DO THIS.
The listing below should be copied in full, word for word.

(Dataset excerpt)
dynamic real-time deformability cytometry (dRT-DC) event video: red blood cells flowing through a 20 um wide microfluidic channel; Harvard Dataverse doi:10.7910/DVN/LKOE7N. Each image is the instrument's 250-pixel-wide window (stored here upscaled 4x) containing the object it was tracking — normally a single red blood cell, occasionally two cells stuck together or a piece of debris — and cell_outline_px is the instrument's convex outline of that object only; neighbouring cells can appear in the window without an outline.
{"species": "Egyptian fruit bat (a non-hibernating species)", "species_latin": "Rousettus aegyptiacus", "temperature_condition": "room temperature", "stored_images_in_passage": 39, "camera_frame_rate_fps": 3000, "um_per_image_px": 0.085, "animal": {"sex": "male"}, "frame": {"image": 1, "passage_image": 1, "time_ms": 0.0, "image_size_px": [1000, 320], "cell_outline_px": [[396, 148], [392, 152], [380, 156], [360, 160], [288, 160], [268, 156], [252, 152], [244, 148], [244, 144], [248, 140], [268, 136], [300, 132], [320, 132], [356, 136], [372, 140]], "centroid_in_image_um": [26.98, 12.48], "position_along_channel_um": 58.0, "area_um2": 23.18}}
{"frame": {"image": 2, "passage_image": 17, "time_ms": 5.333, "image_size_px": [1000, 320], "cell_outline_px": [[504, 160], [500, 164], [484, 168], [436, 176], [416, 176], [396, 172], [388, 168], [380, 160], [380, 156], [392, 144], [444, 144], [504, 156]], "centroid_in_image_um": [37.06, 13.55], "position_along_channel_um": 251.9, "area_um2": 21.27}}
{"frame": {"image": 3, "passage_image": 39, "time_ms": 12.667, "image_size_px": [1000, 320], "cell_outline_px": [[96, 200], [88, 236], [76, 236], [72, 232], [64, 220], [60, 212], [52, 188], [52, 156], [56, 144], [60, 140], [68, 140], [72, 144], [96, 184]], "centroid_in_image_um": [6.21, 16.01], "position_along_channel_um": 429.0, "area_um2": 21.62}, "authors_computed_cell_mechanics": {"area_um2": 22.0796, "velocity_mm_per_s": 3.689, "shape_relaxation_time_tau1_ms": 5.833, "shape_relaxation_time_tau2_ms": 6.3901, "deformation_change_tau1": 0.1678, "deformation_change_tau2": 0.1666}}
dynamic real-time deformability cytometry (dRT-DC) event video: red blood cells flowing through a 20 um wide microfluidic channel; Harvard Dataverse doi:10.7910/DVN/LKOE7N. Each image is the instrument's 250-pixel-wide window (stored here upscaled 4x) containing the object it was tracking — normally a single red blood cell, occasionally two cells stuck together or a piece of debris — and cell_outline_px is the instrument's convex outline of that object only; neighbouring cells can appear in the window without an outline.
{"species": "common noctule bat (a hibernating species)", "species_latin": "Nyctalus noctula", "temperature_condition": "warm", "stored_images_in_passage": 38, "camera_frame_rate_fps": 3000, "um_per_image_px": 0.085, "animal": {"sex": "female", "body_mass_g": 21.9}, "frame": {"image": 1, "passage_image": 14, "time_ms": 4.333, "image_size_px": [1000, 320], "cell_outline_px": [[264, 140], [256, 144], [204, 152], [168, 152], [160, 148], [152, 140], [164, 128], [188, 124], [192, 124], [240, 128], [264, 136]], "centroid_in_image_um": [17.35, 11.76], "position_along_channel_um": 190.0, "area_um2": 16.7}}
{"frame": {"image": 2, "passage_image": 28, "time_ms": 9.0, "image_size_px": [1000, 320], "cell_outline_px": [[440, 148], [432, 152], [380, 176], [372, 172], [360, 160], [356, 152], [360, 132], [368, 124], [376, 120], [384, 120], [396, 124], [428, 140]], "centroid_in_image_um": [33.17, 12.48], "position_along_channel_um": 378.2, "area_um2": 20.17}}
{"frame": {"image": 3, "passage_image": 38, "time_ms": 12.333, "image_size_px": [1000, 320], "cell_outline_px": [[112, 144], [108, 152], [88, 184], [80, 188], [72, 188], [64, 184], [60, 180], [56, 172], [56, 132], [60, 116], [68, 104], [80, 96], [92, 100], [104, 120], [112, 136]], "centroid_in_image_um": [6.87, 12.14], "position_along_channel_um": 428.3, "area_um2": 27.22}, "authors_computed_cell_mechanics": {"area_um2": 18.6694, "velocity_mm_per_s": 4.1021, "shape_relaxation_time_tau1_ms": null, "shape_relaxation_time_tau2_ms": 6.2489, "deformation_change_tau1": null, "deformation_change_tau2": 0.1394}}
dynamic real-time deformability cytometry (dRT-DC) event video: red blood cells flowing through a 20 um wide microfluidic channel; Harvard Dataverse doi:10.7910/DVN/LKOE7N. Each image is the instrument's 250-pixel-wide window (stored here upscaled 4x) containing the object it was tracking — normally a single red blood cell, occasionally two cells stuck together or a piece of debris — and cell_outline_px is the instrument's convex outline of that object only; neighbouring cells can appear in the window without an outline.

THE RESULT.
dynamic real-time deformability cytometry (dRT-DC) event video: red blood cells flowing through a 20 um wide microfluidic channel; Harvard Dataverse doi:10.7910/DVN/LKOE7N. Each image is the instrument's 250-pixel-wide window (stored here upscaled 4x) containing the object it was tracking — normally a single red blood cell, occasionally two cells stuck together or a piece of debris — and cell_outline_px is the instrument's convex outline of that object only; neighbouring cells can appear in the window without an outline.
{"species": "Egyptian fruit bat (a non-hibernating species)", "species_latin": "Rousettus aegyptiacus", "temperature_condition": "room temperature", "stored_images_in_passage": 39, "camera_frame_rate_fps": 3000, "um_per_image_px": 0.085, "animal": {"sex": "male"}, "frame": {"image": 1, "passage_image": 1, "time_ms": 0.0, "image_size_px": [1000, 320], "cell_outline_px": [[396, 148], [392, 152], [380, 156], [360, 160], [288, 160], [268, 156], [252, 152], [244, 148], [244, 144], [248, 140], [268, 136], [300, 132], [320, 132], [356, 136], [372, 140]], "centroid_in_image_um": [26.98, 12.48], "position_along_channel_um": 58.0, "area_um2": 23.18}}
{"frame": {"image": 2, "passage_image": 17, "time_ms": 5.333, "image_size_px": [1000, 320], "cell_outline_px": [[504, 160], [500, 164], [484, 168], [436, 176], [416, 176], [396, 172], [388, 168], [380, 160], [380, 156], [392, 144], [444, 144], [504, 156]], "centroid_in_image_um": [37.06, 13.55], "position_along_channel_um": 251.9, "area_um2": 21.27}}
{"frame": {"image": 3, "passage_image": 39, "time_ms": 12.667, "image_size_px": [1000, 320], "cell_outline_px": [[96, 200], [88, 236], [76, 236], [72, 232], [64, 220], [60, 212], [52, 188], [52, 156], [56, 144], [60, 140], [68, 140], [72, 144], [96, 184]], "centroid_in_image_um": [6.21, 16.01], "position_along_channel_um": 429.0, "area_um2": 21.62}, "authors_computed_cell_mechanics": {"area_um2": 22.0796, "velocity_mm_per_s": 3.689, "shape_relaxation_time_tau1_ms": 5.833, "shape_relaxation_time_tau2_ms": 6.3901, "deformation_change_tau1": 0.1678, "deformation_change_tau2": 0.1666}}
dynamic real-time deformability cytometry (dRT-DC) event video: red blood cells flowing through a 20 um wide microfluidic channel; Harvard Dataverse doi:10.7910/DVN/LKOE7N. Each image is the instrument's 250-pixel-wide window (stored here upscaled 4x) containing the object it was tracking — normally a single red blood cell, occasionally two cells stuck together or a piece of debris — and cell_outline_px is the instrument's convex outline of that object only; neighbouring cells can appear in the window without an outline.
{"species": "common noctule bat (a hibernating species)", "species_latin": "Nyctalus noctula", "temperature_condition": "warm", "stored_images_in_passage": 38, "camera_frame_rate_fps": 3000, "um_per_image_px": 0.085, "animal": {"sex": "female", "body_mass_g": 21.9}, "frame": {"image": 1, "passage_image": 14, "time_ms": 4.333, "image_size_px": [1000, 320], "cell_outline_px": [[264, 140], [256, 144], [204, 152], [168, 152], [160, 148], [152, 140], [164, 128], [188, 124], [192, 124], [240, 128], [264, 136]], "centroid_in_image_um": [17.35, 11.76], "position_along_channel_um": 190.0, "area_um2": 16.7}}
{"frame": {"image": 2, "passage_image": 28, "time_ms": 9.0, "image_size_px": [1000, 320], "cell_outline_px": [[440, 148], [432, 152], [380, 176], [372, 172], [360, 160], [356, 152], [360, 132], [368, 124], [376, 120], [384, 120], [396, 124], [428, 140]], "centroid_in_image_um": [33.17, 12.48], "position_along_channel_um": 378.2, "area_um2": 20.17}}
{"frame": {"image": 3, "passage_image": 38, "time_ms": 12.333, "image_size_px": [1000, 320], "cell_outline_px": [[112, 144], [108, 152], [88, 184], [80, 188], [72, 188], [64, 184], [60, 180], [56, 172], [56, 132], [60, 116], [68, 104], [80, 96], [92, 100], [104, 120], [112, 136]], "centroid_in_image_um": [6.87, 12.14], "position_along_channel_um": 428.3, "area_um2": 27.22}, "authors_computed_cell_mechanics": {"area_um2": 18.6694, "velocity_mm_per_s": 4.1021, "shape_relaxation_time_tau1_ms": null, "shape_relaxation_time_tau2_ms": 6.2489, "deformation_change_tau1": null, "deformation_change_tau2": 0.1394}}
dynamic real-time deformability cytometry (dRT-DC) event video: red blood cells flowing through a 20 um wide microfluidic channel; Harvard Dataverse doi:10.7910/DVN/LKOE7N. Each image is the instrument's 250-pixel-wide window (stored here upscaled 4x) containing the object it was tracking — normally a single red blood cell, occasionally two cells stuck together or a piece of debris — and cell_outline_px is the instrument's convex outline of that object only; neighbouring cells can appear in the window without an outline.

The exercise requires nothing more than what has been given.